Dear Doctor: I purchased a used 2007 Chevy Impala with 100,000 miles last year. Occasionally, there’s a message saying the ABS has a problem. I put a scanner on it that said the problem is the right front sensor. I replaced the right front bearing with an inexpensive part. Should I replace the bearing with a better quality one? I have a second problem: sometimes the transmission shifts from first gear to neutral when driving from a stop light. When I let up off the gas it goes into second gear and then drives fine. There’s no check engine light on this issue. I don’t know if the transmission fluid was ever changed.

— John

Dear John: Inexpensive parts don’t always have the quality components and close tolerances as high-quality parts that meet the automakers factory specifications. As for the transmission issue, check the fluid level and its condition. I recommend you also remove the transmission pan and replace the filter and use the correct fluid.
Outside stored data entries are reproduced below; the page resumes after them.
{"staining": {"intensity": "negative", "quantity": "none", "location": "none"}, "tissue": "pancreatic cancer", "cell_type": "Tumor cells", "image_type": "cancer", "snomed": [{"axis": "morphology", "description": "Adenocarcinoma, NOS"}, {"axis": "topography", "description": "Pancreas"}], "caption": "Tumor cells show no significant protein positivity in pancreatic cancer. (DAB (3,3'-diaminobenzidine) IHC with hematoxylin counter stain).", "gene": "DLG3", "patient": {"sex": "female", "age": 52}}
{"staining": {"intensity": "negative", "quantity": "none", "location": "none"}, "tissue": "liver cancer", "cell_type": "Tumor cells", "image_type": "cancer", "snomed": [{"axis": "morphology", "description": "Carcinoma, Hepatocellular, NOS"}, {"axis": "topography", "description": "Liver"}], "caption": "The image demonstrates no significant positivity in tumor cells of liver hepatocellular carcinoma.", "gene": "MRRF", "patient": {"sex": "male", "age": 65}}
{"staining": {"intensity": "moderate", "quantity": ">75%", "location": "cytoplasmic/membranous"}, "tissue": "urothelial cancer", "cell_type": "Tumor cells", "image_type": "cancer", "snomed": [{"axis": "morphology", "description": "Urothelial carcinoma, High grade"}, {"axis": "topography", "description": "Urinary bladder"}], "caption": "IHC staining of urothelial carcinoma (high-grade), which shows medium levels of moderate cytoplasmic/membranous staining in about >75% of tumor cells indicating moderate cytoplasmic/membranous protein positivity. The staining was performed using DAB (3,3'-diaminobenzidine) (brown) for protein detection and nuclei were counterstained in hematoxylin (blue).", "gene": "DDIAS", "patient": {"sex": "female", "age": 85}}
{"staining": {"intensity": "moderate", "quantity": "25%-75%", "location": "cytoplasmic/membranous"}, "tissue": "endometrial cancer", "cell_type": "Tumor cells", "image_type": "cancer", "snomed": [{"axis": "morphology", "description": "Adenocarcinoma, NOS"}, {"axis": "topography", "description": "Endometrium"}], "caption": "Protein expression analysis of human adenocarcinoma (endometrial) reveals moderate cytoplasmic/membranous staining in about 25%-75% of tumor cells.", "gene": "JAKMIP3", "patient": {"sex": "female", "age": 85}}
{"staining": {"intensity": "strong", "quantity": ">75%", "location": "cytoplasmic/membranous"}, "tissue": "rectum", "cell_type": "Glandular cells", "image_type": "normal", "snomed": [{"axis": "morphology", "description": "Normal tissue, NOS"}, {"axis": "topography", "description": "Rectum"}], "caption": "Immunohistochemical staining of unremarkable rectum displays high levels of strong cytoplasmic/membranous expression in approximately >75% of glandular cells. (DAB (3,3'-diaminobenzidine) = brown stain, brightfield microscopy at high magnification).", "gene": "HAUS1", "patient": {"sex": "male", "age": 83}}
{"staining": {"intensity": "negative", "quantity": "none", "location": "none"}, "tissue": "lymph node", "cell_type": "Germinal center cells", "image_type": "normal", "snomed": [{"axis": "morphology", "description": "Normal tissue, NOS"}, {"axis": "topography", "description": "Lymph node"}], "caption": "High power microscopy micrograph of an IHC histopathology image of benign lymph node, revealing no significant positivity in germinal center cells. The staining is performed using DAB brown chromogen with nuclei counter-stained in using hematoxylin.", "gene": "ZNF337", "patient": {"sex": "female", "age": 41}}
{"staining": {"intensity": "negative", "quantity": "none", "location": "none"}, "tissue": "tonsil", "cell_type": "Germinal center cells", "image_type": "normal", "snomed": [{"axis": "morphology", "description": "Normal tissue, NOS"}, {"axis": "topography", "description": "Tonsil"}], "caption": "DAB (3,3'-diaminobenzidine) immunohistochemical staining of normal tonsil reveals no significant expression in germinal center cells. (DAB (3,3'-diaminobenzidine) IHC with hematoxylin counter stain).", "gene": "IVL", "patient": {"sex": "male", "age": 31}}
When a transmission slips there’s probably a loss of pressure that could mean its pulling in air, instead of fluid.

Dear Doctor: I have a 2010 Toyota RAV4 with 75,000 miles. The right side turn signal intermittently sputters, and then sometimes returns to a normal blinking interval. The dealer could not replicate the problem. In an online chat room, an owner with the same problem said he fixed it by disconnecting the battery, cleaning the connections, resulting in “resetting” it. My Toyota dealer, skeptical, did this at my insistence, but within 15 minutes of leaving the service department the problem recurred. The dealer checked the bulbs and connections. Please help.

— Richard

Dear Richard: The fault can be anywhere in the system, including the multi-function flasher. There could also be a fault in the turn signal’s directional switch. An intermittent problem is hard to track down without fault codes recorded in the system.